■ INSTRUCTION: Each record has to be repeated exactly as given.

■ RECORDED DATA:
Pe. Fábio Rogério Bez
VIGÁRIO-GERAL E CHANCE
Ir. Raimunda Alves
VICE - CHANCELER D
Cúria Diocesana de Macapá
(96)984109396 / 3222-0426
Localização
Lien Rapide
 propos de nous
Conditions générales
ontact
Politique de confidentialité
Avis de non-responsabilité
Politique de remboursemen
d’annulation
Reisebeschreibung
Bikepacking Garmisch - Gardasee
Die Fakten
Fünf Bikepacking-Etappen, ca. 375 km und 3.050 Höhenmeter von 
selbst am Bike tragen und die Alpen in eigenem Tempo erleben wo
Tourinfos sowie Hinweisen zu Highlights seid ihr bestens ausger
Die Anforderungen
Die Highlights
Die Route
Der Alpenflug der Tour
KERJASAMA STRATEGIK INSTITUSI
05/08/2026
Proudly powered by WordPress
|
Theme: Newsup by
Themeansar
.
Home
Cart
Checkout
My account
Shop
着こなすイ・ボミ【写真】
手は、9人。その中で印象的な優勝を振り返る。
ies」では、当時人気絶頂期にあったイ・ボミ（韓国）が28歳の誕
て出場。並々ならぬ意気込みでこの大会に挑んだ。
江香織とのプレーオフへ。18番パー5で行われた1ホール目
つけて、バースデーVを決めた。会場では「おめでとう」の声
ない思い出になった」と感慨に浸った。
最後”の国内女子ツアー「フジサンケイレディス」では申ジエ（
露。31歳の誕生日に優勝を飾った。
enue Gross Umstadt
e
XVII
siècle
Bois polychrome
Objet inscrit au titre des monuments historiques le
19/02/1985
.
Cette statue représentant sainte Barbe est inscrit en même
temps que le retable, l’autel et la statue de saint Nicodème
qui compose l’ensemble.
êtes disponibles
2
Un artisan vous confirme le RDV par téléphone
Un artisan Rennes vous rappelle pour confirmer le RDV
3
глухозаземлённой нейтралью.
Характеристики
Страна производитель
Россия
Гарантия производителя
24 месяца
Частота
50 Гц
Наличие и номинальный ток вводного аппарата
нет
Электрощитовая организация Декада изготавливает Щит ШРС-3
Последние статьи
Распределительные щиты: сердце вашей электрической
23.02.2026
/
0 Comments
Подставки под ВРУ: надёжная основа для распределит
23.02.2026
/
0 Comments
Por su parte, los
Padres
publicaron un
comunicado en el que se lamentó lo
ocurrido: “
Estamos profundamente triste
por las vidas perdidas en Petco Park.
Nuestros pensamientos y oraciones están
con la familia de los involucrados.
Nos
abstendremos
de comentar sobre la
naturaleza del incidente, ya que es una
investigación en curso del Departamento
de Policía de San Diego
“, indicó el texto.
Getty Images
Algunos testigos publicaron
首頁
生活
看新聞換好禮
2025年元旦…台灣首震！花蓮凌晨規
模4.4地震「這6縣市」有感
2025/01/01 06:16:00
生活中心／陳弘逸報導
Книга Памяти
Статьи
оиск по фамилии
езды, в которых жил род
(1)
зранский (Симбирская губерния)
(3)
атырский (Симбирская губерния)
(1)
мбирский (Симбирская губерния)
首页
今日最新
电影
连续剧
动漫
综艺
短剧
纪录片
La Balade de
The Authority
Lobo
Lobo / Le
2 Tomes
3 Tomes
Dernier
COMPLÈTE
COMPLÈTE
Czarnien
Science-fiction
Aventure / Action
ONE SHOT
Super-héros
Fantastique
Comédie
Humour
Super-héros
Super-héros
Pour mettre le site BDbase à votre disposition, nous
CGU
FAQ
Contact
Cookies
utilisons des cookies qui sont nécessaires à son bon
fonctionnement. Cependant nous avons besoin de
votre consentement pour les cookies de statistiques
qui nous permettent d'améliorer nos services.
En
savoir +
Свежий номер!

■ SOLUTION FOR THIS TASK:
Pe. Fábio Rogério Bez
VIGÁRIO-GERAL E CHANCE
Ir. Raimunda Alves
VICE - CHANCELER D
Cúria Diocesana de Macapá
(96)984109396 / 3222-0426
Localização
Lien Rapide
 propos de nous
Conditions générales
ontact
Politique de confidentialité
Avis de non-responsabilité
Politique de remboursemen
d’annulation
Reisebeschreibung
Bikepacking Garmisch - Gardasee
Die Fakten
Fünf Bikepacking-Etappen, ca. 375 km und 3.050 Höhenmeter von 
selbst am Bike tragen und die Alpen in eigenem Tempo erleben wo
Tourinfos sowie Hinweisen zu Highlights seid ihr bestens ausger
Die Anforderungen
Die Highlights
Die Route
Der Alpenflug der Tour
KERJASAMA STRATEGIK INSTITUSI
05/08/2026
Proudly powered by WordPress
|
Theme: Newsup by
Themeansar
.
Home
Cart
Checkout
My account
Shop
着こなすイ・ボミ【写真】
手は、9人。その中で印象的な優勝を振り返る。
ies」では、当時人気絶頂期にあったイ・ボミ（韓国）が28歳の誕
て出場。並々ならぬ意気込みでこの大会に挑んだ。
江香織とのプレーオフへ。18番パー5で行われた1ホール目
つけて、バースデーVを決めた。会場では「おめでとう」の声
ない思い出になった」と感慨に浸った。
最後”の国内女子ツアー「フジサンケイレディス」では申ジエ（
露。31歳の誕生日に優勝を飾った。
enue Gross Umstadt
e
XVII
siècle
Bois polychrome
Objet inscrit au titre des monuments historiques le
19/02/1985
.
Cette statue représentant sainte Barbe est inscrit en même
temps que le retable, l’autel et la statue de saint Nicodème
qui compose l’ensemble.
êtes disponibles
2
Un artisan vous confirme le RDV par téléphone
Un artisan Rennes vous rappelle pour confirmer le RDV
3
глухозаземлённой нейтралью.
Характеристики
Страна производитель
Россия
Гарантия производителя
24 месяца
Частота
50 Гц
Наличие и номинальный ток вводного аппарата
нет
Электрощитовая организация Декада изготавливает Щит ШРС-3
Последние статьи
Распределительные щиты: сердце вашей электрической
23.02.2026
/
0 Comments
Подставки под ВРУ: надёжная основа для распределит
23.02.2026
/
0 Comments
Por su parte, los
Padres
publicaron un
comunicado en el que se lamentó lo
ocurrido: “
Estamos profundamente triste
por las vidas perdidas en Petco Park.
Nuestros pensamientos y oraciones están
con la familia de los involucrados.
Nos
abstendremos
de comentar sobre la
naturaleza del incidente, ya que es una
investigación en curso del Departamento
de Policía de San Diego
“, indicó el texto.
Getty Images
Algunos testigos publicaron
首頁
生活
看新聞換好禮
2025年元旦…台灣首震！花蓮凌晨規
模4.4地震「這6縣市」有感
2025/01/01 06:16:00
生活中心／陳弘逸報導
Книга Памяти
Статьи
оиск по фамилии
езды, в которых жил род
(1)
зранский (Симбирская губерния)
(3)
атырский (Симбирская губерния)
(1)
мбирский (Симбирская губерния)
首页
今日最新
电影
连续剧
动漫
综艺
短剧
纪录片
La Balade de
The Authority
Lobo
Lobo / Le
2 Tomes
3 Tomes
Dernier
COMPLÈTE
COMPLÈTE
Czarnien
Science-fiction
Aventure / Action
ONE SHOT
Super-héros
Fantastique
Comédie
Humour
Super-héros
Super-héros
Pour mettre le site BDbase à votre disposition, nous
CGU
FAQ
Contact
Cookies
utilisons des cookies qui sont nécessaires à son bon
fonctionnement. Cependant nous avons besoin de
votre consentement pour les cookies de statistiques
qui nous permettent d'améliorer nos services.
En
savoir +
Свежий номер!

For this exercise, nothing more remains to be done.